Samstag, 01.10.16: Ein wenig frische Luft

Etwas ermüdet und indigniert lasse ich die schwere, hölzerne Balkontür des Temeswarer Opernhauses hinter mir zufallen. Mit dem Schließen der Tür, erstickt das Geräusch des Festaktes und wird ersetzt durch den Jubel der Menschen auf dem Platz Victoriei, gepaart mit dem Klang der Band, die auf einer Open Air Bühne einen Song zum besten gibt.
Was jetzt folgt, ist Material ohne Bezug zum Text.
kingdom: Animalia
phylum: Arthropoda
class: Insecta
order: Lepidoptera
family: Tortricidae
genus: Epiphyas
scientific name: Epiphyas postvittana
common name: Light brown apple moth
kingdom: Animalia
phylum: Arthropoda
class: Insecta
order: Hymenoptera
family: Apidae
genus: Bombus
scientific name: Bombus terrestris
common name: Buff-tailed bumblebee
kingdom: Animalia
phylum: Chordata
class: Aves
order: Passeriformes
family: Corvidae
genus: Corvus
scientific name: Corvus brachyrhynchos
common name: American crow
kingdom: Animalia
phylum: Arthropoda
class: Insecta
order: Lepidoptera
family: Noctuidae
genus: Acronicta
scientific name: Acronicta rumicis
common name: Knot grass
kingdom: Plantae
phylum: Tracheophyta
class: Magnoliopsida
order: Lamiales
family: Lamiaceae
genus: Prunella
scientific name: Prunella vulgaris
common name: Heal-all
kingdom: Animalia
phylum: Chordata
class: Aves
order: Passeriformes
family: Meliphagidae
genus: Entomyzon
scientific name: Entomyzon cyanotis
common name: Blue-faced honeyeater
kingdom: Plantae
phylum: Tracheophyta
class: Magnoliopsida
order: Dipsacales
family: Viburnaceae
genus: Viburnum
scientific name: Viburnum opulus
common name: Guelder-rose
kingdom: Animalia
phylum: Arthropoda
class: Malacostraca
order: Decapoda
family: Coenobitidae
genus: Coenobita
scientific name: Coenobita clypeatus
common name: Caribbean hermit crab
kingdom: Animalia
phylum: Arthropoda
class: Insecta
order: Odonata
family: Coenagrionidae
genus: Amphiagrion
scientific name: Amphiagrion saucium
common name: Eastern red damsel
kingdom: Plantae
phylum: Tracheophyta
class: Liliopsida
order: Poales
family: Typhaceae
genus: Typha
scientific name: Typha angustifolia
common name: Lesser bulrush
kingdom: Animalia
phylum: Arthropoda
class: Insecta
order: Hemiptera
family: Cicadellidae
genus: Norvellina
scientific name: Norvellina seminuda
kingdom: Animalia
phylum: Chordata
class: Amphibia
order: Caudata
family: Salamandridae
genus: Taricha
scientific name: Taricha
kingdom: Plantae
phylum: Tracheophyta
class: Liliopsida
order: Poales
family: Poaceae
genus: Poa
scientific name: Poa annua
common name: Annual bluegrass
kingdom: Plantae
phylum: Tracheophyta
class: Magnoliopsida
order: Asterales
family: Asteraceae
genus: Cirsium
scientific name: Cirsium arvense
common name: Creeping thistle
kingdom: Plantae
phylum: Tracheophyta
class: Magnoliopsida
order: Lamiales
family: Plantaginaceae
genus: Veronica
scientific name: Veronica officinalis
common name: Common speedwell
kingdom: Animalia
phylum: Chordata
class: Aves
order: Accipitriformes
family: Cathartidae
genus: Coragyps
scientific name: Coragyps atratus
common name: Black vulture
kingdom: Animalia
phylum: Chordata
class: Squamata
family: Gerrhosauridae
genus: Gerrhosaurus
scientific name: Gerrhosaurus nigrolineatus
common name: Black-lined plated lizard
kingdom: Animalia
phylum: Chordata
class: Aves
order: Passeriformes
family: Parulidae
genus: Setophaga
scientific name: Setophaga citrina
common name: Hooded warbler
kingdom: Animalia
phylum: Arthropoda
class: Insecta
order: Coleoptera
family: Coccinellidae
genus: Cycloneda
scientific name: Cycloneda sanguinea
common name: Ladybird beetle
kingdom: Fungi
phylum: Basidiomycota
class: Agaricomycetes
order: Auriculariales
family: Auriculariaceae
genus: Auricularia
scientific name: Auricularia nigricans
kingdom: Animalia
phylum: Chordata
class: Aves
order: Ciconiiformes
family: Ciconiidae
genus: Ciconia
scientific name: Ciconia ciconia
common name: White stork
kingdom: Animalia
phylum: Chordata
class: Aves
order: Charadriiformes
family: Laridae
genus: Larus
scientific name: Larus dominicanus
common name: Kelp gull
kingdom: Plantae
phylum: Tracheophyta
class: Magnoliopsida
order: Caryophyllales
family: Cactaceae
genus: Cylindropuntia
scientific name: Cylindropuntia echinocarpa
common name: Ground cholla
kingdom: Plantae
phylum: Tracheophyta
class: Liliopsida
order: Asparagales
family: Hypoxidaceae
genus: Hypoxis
Der Tag war lang und ich bin erschöpft. Vorsichtig lehne ich mich gegen eine der wuchtigen Säulen, schließe die Augen und atme einmal tief durch. Langsam spüre ich wie die Kühle der weißen Säule durch den dünnen Stoff meines Jacketts schlägt.
Von diesem Balkon hielten einst 1989, zu Zeiten der rumänischen Revolution, Revolutionäre flammende Ansprachen. Doch heute wird nicht die rumänische Revolution, sondern der Tag der Deutschen Einheit gefeiert, wenn auch etwas verfrüht. Zusammen mit Hunderten anderen wurde ich vom deutschen Konsulat in Temeswar eingeladen. Um mich herum isst, trinkt und spricht das gesamte Kollektiv deutscher Interessenvertretung in Nordwest Rumänien und ich, ich mittendrin.

Beim Einlass streckte mir sogleich eine lächelnde Dame im Hosenanzug ihre Hand entgegen. Mit wem sie heute Abend die Ehre habe, wolle sie wissen. Für ein paar Sekunden macht mein Kopf dicht, und ich kriege nur mit Mühe und Not ein knappes „Eh ja, ich bin ein Kulturweit Freiwilliger“ heraus. Von meiner Verwirrung unbeirrt schüttelt sie meine Hand und wenige Sekunden später finde ich mich bereits mit einem Abendplan in der Hand einige Schritte weiter wieder. Vor mir erstreckt sich ein prachtvoller Saal, eng gefüllt mit einem Meer aus Anzügen, Krawatten, Abendkleidern und glänzenden Lackschuhen. Nachdem ich auch offiziell vom Konsul begrüßt wurde, schnappe ich mir die anderen Freiwilligen und wir suchen uns einen Platz im Saal der Oper. Der Festakt beginnt mit einigen Reden, von offiziellen Persönlichkeiten, Kreisräten, Vizebürgermeistern und Rumänien-Beauftragten.
Sie alle sprechen von Einheit, von Freundschaft zwischen Deutschland und Rumänien und von Zusammenhalt. Leider vergessen dabei viele Redner ihr Publikum mit ihren Worten zu begeistern und zu bewegen und verlassen sich stattdessen auf langatmige formelle Ansprachen. Geradezu im Kontrast steht die darauf folgende Tanzeinlage: Eine Rumänisch-Schwäbische-Jugend-Tanzgruppe schafft es dann doch mit einprägsamen Rhythmen den größten Teil des Publikums in den Bann, zu ziehen.
Nach ihr, gibt das Temeswarer Orchester eine Reihe an Stücken zum besten. Begleitet werden sie von einem großen Chor, Herren im Frack mit erhobener Brust, und Damen in beige farbigen, glitzernden Ballkleidern. Eine Dame in blau positioniert sich bedachtsam im Zentrum der großen Bühne. Ihr Blick, dem Publikum entgegen gerichtet ist strengt, beinahe stoisch; ihr Pailletten besticktes Kleid glitzert im Licht der Scheinwerfer und lässt sie einer Statue ähneln. Wie ein Flüstern beginnt die Musik und tönt Takt für Takt, lauter und lauter, wie ein aufbrausender Sturm. Die Dame öffnet den Mund, und die ersten Verse erfüllen mächtig und imposant den Saal der Oper. Die Leichtigkeit mit der ihre trillernde Stimme von Ton zu Ton wechselt, beeindruckt mich immens – und wie auf einen Schlag, findet die Zeit in der ich wenig bis gar nichts für klassische oder gar Opernmusik übrig hatte, ein jähes Ende.
Doch anderthalb Stunden weilen nicht lang, und ich finde mich schnell, nun mit einem Glas Wein in der Hand, im Trubel des Publikums wieder. Nach dem ein oder anderen höflichen Small Talk, und diversen kleinen Exkursionen zum Buffet, fliehe ich auf den Balkon in der stillen Hoffnung auf ein wenig frische Luft.